● **Consigne 1**:
Reproduisez tel quel le passage du texte sur Je la voulais lointaine qui débute aux mots « Le nom est une » et se termine après « compte bien peu. ».
● **Consigne 2**:
D'après le texte sur Je la voulais lointaine, répondez brièvement :
(a) Quel nom est annoncé dans la première phrase de l'incipit cité ?
(b) De quelle nationalité le texte dit-il qu'est le romancier ?
(c) Quel roman de Ferdinand Oyono est rapproché de Je la voulais lointaine ?
● **Consigne 3**:
Prolongez le texte critique sur Je la voulais lointaine à partir de sa dernière phrase.

● **Texte de la page**:
__________________________________________________

Introduire de la sorte à Je la voulais lointaine, le dernier roman de Gaston-Paul Effa, c’est renvoyer à son incipit :
Je m’appelle Obama, un nom d’oiseau.
Le nom est une réalité nourricière comme la salive. Dans l’ordre supérieur des symboles, il représente la vertu qui maintient la vie. Être digne de son nom est le souci majeur de l’existence, au point qu’un homme, à toutes les étapes de sa croissance, a besoin de s’assurer qu’il peut, sans risque de châtiment éternel, mourir, là, tout de suite, s’il porte mal son nom. Tout est dans le nom ; le reste compte bien peu.

L’événement-langue d’Effa est un orgue qui assume l’emphase. Sa beauté y réside. Curieusement il me permet d’entendre en creux le classicisme bien chambré de l’Aventure ambiguë de Cheikh Hamidou Kane. Le classicisme est la recherche de l’austérité et, partant, une tentation puritaine. L’univers musulman s’accorde parfaitement au jansénisme pascalien. Un critique l’avait noté à la parution de l’Aventure ambiguë. Je la réitère en ce qui concerne Je la voulais lointaine. Dans une certaine mesure, le romancier camerounais a écrit la suite de l’Aventure ambiguë, une suite résolument païenne. Je la voulais lointaine raconte la montée d’un adolescent africain en France. Le roman s’inscrit dans la même famille que Chemin d’Europe de Ferdinand Oyono, même si par l’imaginaire et le style ils ne partagent pas grand-chose.

__________________________________________________

● **Données fournies**:
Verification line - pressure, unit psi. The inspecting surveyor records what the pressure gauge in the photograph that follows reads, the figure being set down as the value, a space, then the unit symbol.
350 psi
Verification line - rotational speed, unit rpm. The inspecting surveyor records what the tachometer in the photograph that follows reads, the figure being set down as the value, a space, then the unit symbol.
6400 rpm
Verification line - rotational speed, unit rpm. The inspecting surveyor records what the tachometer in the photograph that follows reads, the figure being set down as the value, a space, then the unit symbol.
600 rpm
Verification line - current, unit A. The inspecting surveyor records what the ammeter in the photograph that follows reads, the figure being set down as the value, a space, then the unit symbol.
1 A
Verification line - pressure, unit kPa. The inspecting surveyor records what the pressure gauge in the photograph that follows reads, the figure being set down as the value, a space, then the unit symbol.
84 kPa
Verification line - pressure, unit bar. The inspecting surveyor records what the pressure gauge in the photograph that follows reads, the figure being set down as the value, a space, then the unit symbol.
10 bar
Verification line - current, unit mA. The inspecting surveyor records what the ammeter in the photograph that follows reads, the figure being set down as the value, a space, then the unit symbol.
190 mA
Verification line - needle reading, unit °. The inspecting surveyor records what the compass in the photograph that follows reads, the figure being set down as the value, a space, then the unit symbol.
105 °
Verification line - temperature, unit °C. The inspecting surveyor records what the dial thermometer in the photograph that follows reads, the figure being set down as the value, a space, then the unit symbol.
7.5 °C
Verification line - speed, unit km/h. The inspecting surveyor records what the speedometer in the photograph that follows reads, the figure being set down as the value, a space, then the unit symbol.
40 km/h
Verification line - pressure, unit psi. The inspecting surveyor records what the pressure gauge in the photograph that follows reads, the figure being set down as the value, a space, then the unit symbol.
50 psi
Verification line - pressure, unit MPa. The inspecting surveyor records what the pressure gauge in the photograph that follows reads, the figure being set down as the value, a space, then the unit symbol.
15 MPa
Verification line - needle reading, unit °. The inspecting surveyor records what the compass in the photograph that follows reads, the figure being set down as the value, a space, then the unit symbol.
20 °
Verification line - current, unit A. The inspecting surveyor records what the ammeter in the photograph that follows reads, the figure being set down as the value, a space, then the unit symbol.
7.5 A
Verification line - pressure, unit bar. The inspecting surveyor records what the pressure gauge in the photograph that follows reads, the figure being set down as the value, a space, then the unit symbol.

__________________________________________________

● **Réponse attendue 1**:
Le nom est une réalité nourricière comme la salive. Dans l’ordre supérieur des symboles, il représente la vertu qui maintient la vie. Être digne de son nom est le souci majeur de l’existence, au point qu’un homme, à toutes les étapes de sa croissance, a besoin de s’assurer qu’il peut, sans risque de châtiment éternel, mourir, là, tout de suite, s’il porte mal son nom. Tout est dans le nom ; le reste compte bien peu.

● **Réponse attendue 2**:
(a) Obama.
(b) Camerounaise.
(c) Chemin d'Europe.

● **Réponse attendue 3**:
Obama – comme Samba Diallo – va en Europe pour échapper à son initiation de gardien de la tradition. Il refuse de devenir le sac du destin. A-t-il déjà senti que l’existence est liberté ? Il étouffe dans des obligations qui, estime-t-il, ne sont ni de son âge ni de son goût. Il quitte l’ombre pour briller dans le ciel enneigé de France. Quel meilleur symbole que la neige pour suggérer la métamorphose à laquelle il se destine ? Il la réussira. Mais « ce qu’on apprend vaut-il ce qu’on oublie ? » demandait la Grande Royale dans l’Aventure ambiguë. La réponse qu’elle n’a su trouver en son temps, c’est Gaston-Paul Effa qui nous la procure. 102 ans sont passés – peut-être davantage. Les romans d’apprentissage nous bouleversent en qu’ils nous rappellent que la vie est initiation. C’est à ce titre qu’ils s’adjugent notre avenir. Au lecteur de le vérifier. Ce roman claudique comme l’être a – comme la voix de Victor Hugo. Il nous ramène sans cesse à sa vérité : « tout l’être est dans le nom ». Telle est l’essence de la phrase dans Je la voulais lointaine.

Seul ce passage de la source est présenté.